10. Security Support

Spring for Apache Hadoop is aware of the security constraints of the running Hadoop environment and allows its components to be configured as such. For clarity, this document breaks down security into HDFS permissions and user impersonation (also known as secure Hadoop). The rest of this document discusses each component and the impact (and usage) it has on the various SHDP features.

10.1 HDFS permissions

HDFS layer provides file permissions designed to be similar to those present in *nix OS. The official guide explains the major components but in short, the access for each file (whether it's for reading, writing or in case of directories accessing) can be restricted to certain users or groups. Depending on the user identity (which is typically based on the host operating system), code executing against the Hadoop cluster can see or/and interact with the file-system based on these permissions. Do note that each HDFS or FileSystem implementation can have slightly different semantics or implementation.

SHDP obeys the HDFS permissions, using the identity of the current user (by default) for interacting with the file system. In particular, the HdfsResourceLoader considers when doing pattern matching, only the files that it's supposed to see and does not perform any privileged action. It is possible however to specify a different user, meaning the ResourceLoader interacts with HDFS using that user's rights - however this obeys the user impersonation rules. When using different users, it is recommended to create separate ResourceLoader instances (one per user) instead of assigning additional permissions or groups to one user - this makes it easier to manage and wire the different HDFS views without having to modify the ACLs. Note however that when using impersonation, the ResourceLoader might (and will typically) return restricted files that might not be consumed or seen by the callee.

10.2 User impersonation (Kerberos)

Securing a Hadoop cluster can be a difficult task - each machine can have a different set of users and groups, each with different passwords. Hadoop relies on Kerberos, a ticket-based protocol for allowing nodes to communicate over a non-secure network to prove their identity to one another in a secure manner. Unfortunately there is not a lot of documentation on this topic out there. However there are some resources to get you started.

SHDP does not require any extra configuration - it simply obeys the security system in place. By default, when running inside a secure Hadoop, SHDP uses the current user (as expected).
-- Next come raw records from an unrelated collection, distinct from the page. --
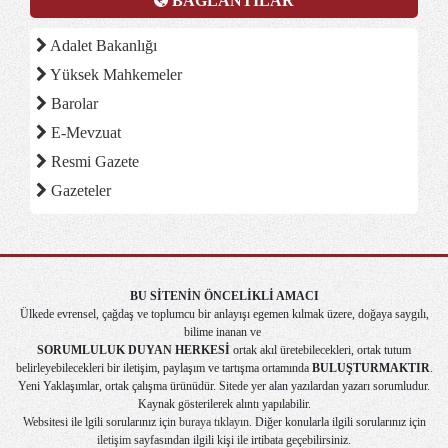
BAĞLANTILAR
Adalet Bakanlığı
Yüksek Mahkemeler
Barolar
E-Mevzuat
Resmi Gazete
Gazeteler
BU SİTENİN ÖNCELİKLİ AMACI
Ülkede evrensel, çağdaş ve toplumcu bir anlayışı egemen kılmak üzere, doğaya saygılı,
bilime inanan ve
SORUMLULUK DUYAN HERKESİ
ortak akıl üretebilecekleri, ortak tutum
belirleyebilecekleri bir iletişim, paylaşım ve tartışma ortamında
BULUŞTURMAKTIR
.
Yeni Yaklaşımlar, ortak çalışma ürünüdür. Sitede yer alan yazılardan yazarı sorumludur.
Kaynak gösterilerek alıntı yapılabilir.
Websitesi ile lgili sorularınız için
buraya tıklayın
. Diğer konularla ilgili sorularınız için
iletişim
sayfasından ilgili kişi ile irtibata geçebilirsiniz.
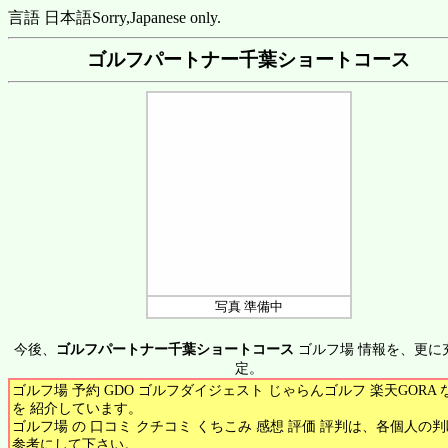
言語 日本語
Sorry,Japanese only.
ゴルフパートナー千葉ショートコース
写真 準備中
今後、
ゴルフパートナー千葉ショートコース
ゴルフ場 情報を、更に
定。
ゴルフ場 予約 GDO ゴルフダイジェスト じゃらんゴルフ 楽天GORA 
を 紹介しています。
ゴルフ場 の 口コミ クチコミ くちこみ 感想 評価 評判は、各個人の
参考にして下さい。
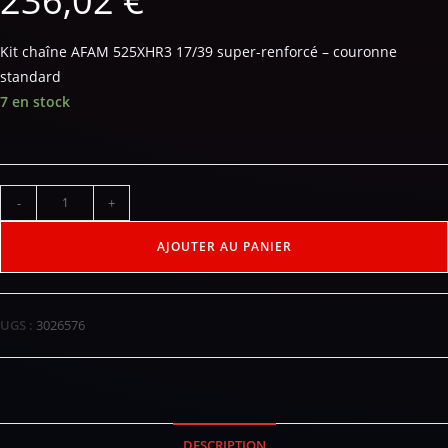
236,02
€
Kit chaîne AFAM 525XHR3 17/39 super-renforcé – couronne
standard
7 en stock
-
+
AJOUTER AU PANIER
UGS :
3026576
DESCRIPTION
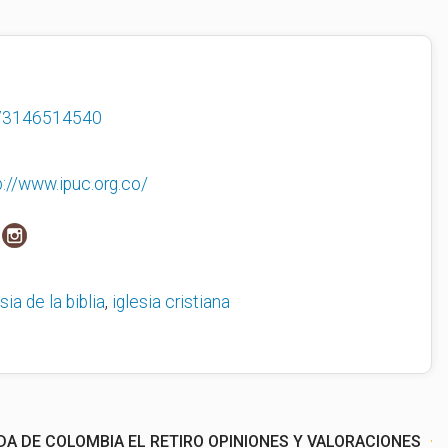
73146514540
p://www.ipuc.org.co/
sia de la biblia
,
iglesia cristiana
DA DE COLOMBIA EL RETIRO OPINIONES Y VALORACIONES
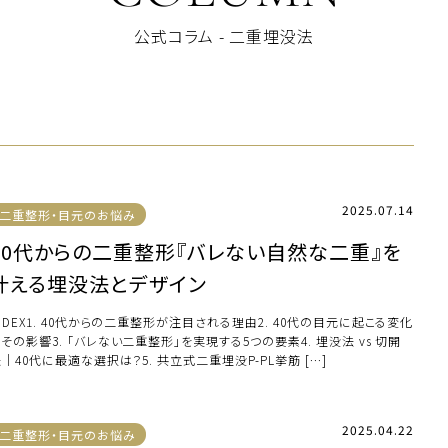
公式コラム - 二重埋没法
2025.07.14
二重整形・目元のお悩み
40代からの二重整形『バレない自然な二重』を
叶える埋没法とデザイン
NDEX1. 40代からの二重整形が注目される理由2. 40代の目元に起こる変化
その影響3. 「バレない二重整形」を実現する5つの要素4. 埋没法 vs 切開
｜40代に最適な選択は？5. 共立式二重埋没P-PL挙筋 […]
2025.04.22
二重整形・目元のお悩み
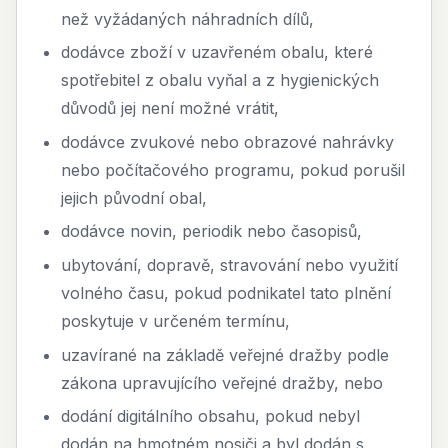
než vyžádaných náhradních dílů,
dodávce zboží v uzavřeném obalu, které
spotřebitel z obalu vyňal a z hygienických
důvodů jej není možné vrátit,
dodávce zvukové nebo obrazové nahrávky
nebo počítačového programu, pokud porušil
jejich původní obal,
dodávce novin, periodik nebo časopisů,
ubytování, dopravě, stravování nebo využití
volného času, pokud podnikatel tato plnění
poskytuje v určeném termínu,
uzavírané na základě veřejné dražby podle
zákona upravujícího veřejné dražby, nebo
dodání digitálního obsahu, pokud nebyl
dodán na hmotném nosiči a byl dodán s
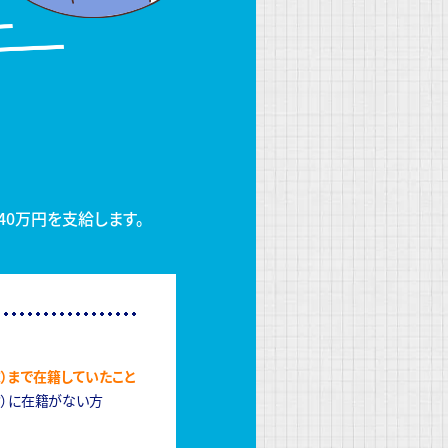
40万円を支給します。
）まで在籍していたこと
含）に在籍がない方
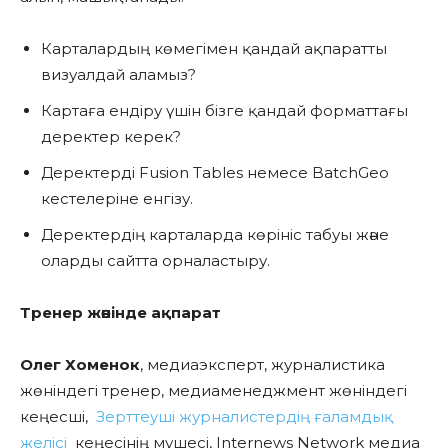
Карталардың көмегімен қандай ақпаратты
визуалдай аламыз?
Картаға ендіру үшін бізге қандай форматтағы
деректер керек?
Деректерді Fusion Tables немесе BatchGeo
кестелеріне енгізу.
Деректердің карталарда көрініс табуы және
оларды сайтта орналастыру.
Тренер жөнінде ақпарат
Олег Хоменок
, медиаэксперт, журналистика
жөніндегі тренер, медиаменеджмент жөніндегі
кеңесші,
Зерттеуші журналистердің ғаламдық
желісі
кеңесінің мүшесі, Internews Network медиа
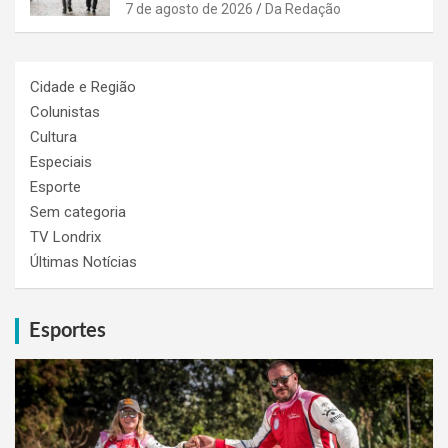
7 de agosto de 2026
Da Redação
Cidade e Região
Colunistas
Cultura
Especiais
Esporte
Sem categoria
TV Londrix
Últimas Notícias
Esportes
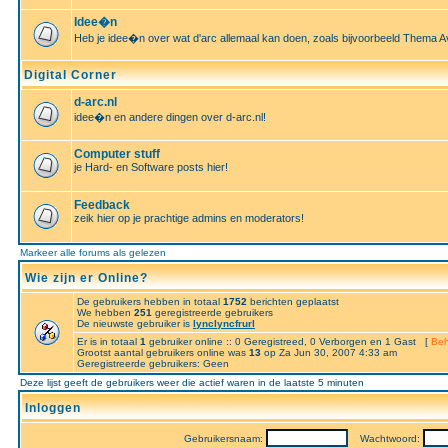
Idee�n
Heb je idee�n over wat d'arc allemaal kan doen, zoals bijvoorbeeld Thema A
Digital Corner
d-arc.nl
idee�n en andere dingen over d-arc.nl!
Computer stuff
je Hard- en Software posts hier!
Feedback
zeik hier op je prachtige admins en moderators!
Markeer alle forums als gelezen
Wie zijn er Online?
De gebruikers hebben in totaal
1752
berichten geplaatst
We hebben
251
geregistreerde gebruikers
De nieuwste gebruiker is
lynclyncfrurl
Er is in totaal
1
gebruiker online :: 0 Geregistreed, 0 Verborgen en 1 Gast [
Beh
Grootst aantal gebruikers online was
13
op Za Jun 30, 2007 4:33 am
Geregistreerde gebruikers: Geen
Deze lijst geeft de gebruikers weer die actief waren in de laatste 5 minuten
Inloggen
Gebruikersnaam:
Wachtwoord:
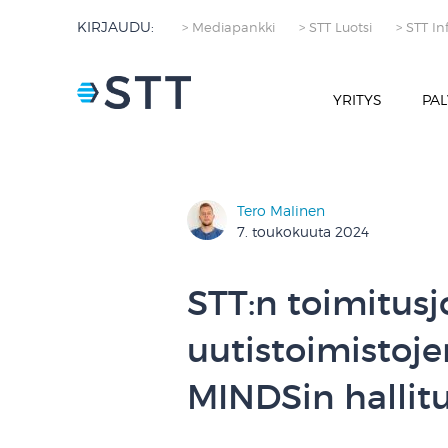
KIRJAUDU:
> Mediapankki
> STT Luotsi
> STT In
YRITYS
PAL
Tero Malinen
7. toukokuuta 2024
STT:n toimitusj
uutistoimistoje
MINDSin hallit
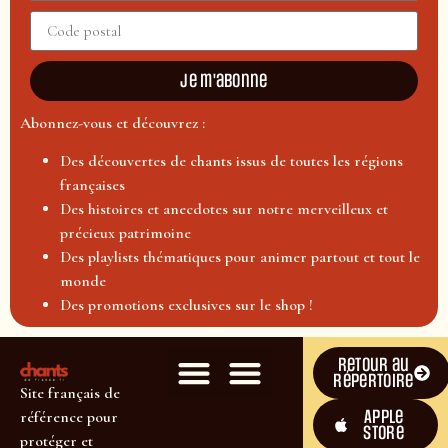
Je m'abonne
Abonnez-vous et découvrez :
Des découvertes de chants issus de toutes les régions
françaises
Des histoires et anecdotes sur notre merveilleux et
précieux patrimoine
Des playlists thématiques pour animer partout et tout le
monde
Des promotions exclusives sur le shop !
Retour au
répertoire
Site français de
Apple
référence pour
Store
protéger et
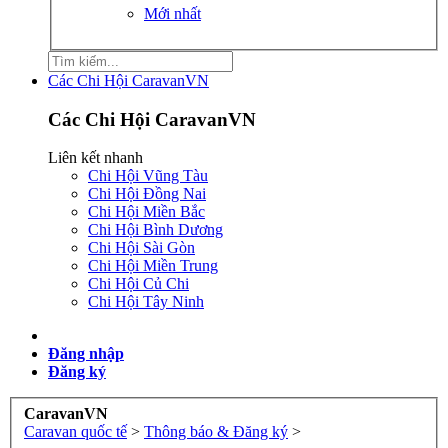
Mới nhất
Các Chi Hội CaravanVN
Các Chi Hội CaravanVN
Liên kết nhanh
Chi Hội Vũng Tàu
Chi Hội Đồng Nai
Chi Hội Miền Bắc
Chi Hội Bình Dương
Chi Hội Sài Gòn
Chi Hội Miền Trung
Chi Hội Củ Chi
Chi Hội Tây Ninh
Đăng nhập
Đăng ký
CaravanVN
Caravan quốc tế
>
Thông báo & Đăng ký
>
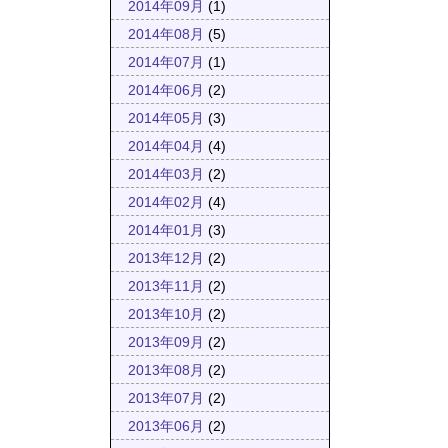
2014年09月
(1)
2014年08月
(5)
2014年07月
(1)
2014年06月
(2)
2014年05月
(3)
2014年04月
(4)
2014年03月
(2)
2014年02月
(4)
2014年01月
(3)
2013年12月
(2)
2013年11月
(2)
2013年10月
(2)
2013年09月
(2)
2013年08月
(2)
2013年07月
(2)
2013年06月
(2)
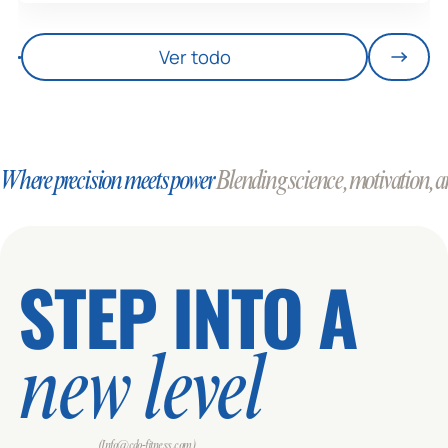
Ver todo
Where precision meets power
Blending science, motivation, an
STEP INTO A
new level
(Info@cdo-fitness.com)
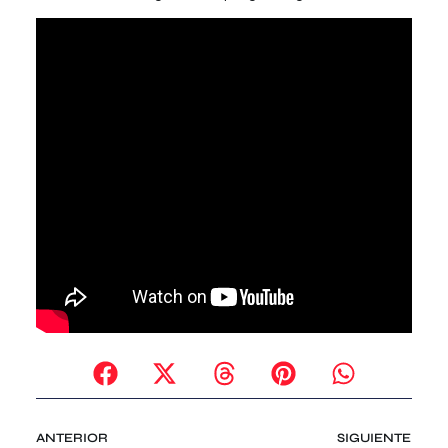
ANTERIOR
SIGUIENTE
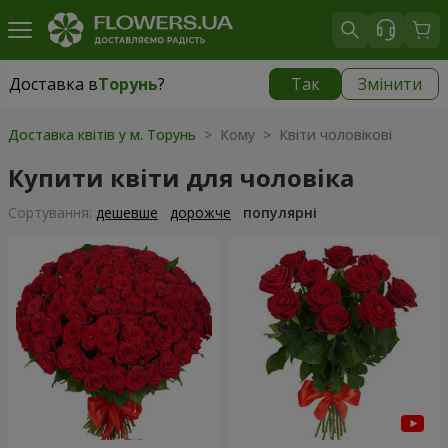
Доставка в
Торунь
?
Так
Змінити
Доставка в
Торунь
|
безкоштовно
Доставка квітів у м. Торунь
> Кому > Квіти чоловікові
Купити квіти для чоловіка
Сортування:
дешевше
дорожче
популярні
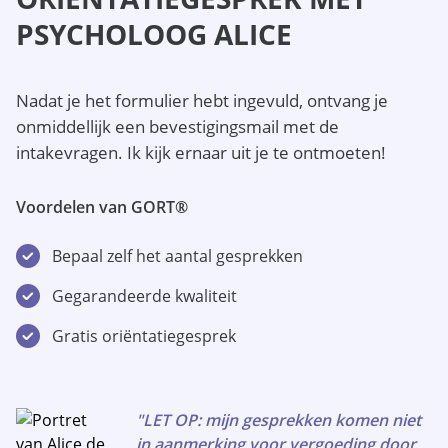
PSYCHOLOOG ALICE
Nadat je het formulier hebt ingevuld, ontvang je
onmiddellijk een bevestigingsmail met de
intakevragen. Ik kijk ernaar uit je te ontmoeten!
Voordelen van GORT®
Bepaal zelf het aantal gesprekken
Gegarandeerde kwaliteit
Gratis oriëntatiegesprek
"LET OP: mijn gesprekken komen niet
in aanmerking voor vergoeding door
It also supports user impersonation, that is, interacting with the Hadoop cluster with a different identity (this allows a superuser to submit job or access hdfs on behalf of another user in a secure way, without leaking permissions). The major MapReduce components, such as job, streaming and tool as well as pig support user impersonation through the user attribute. By default, this property is empty, meaning the current user is used - however one can specify the different identity (also known as ugi) to be used by the target component:

<hdp:job id="jobFromJoe" user="joe" .../>

Note that the user running the application (or the current user) must have the proper kerberos credentials to be able to impersonate the target user (in this case joe).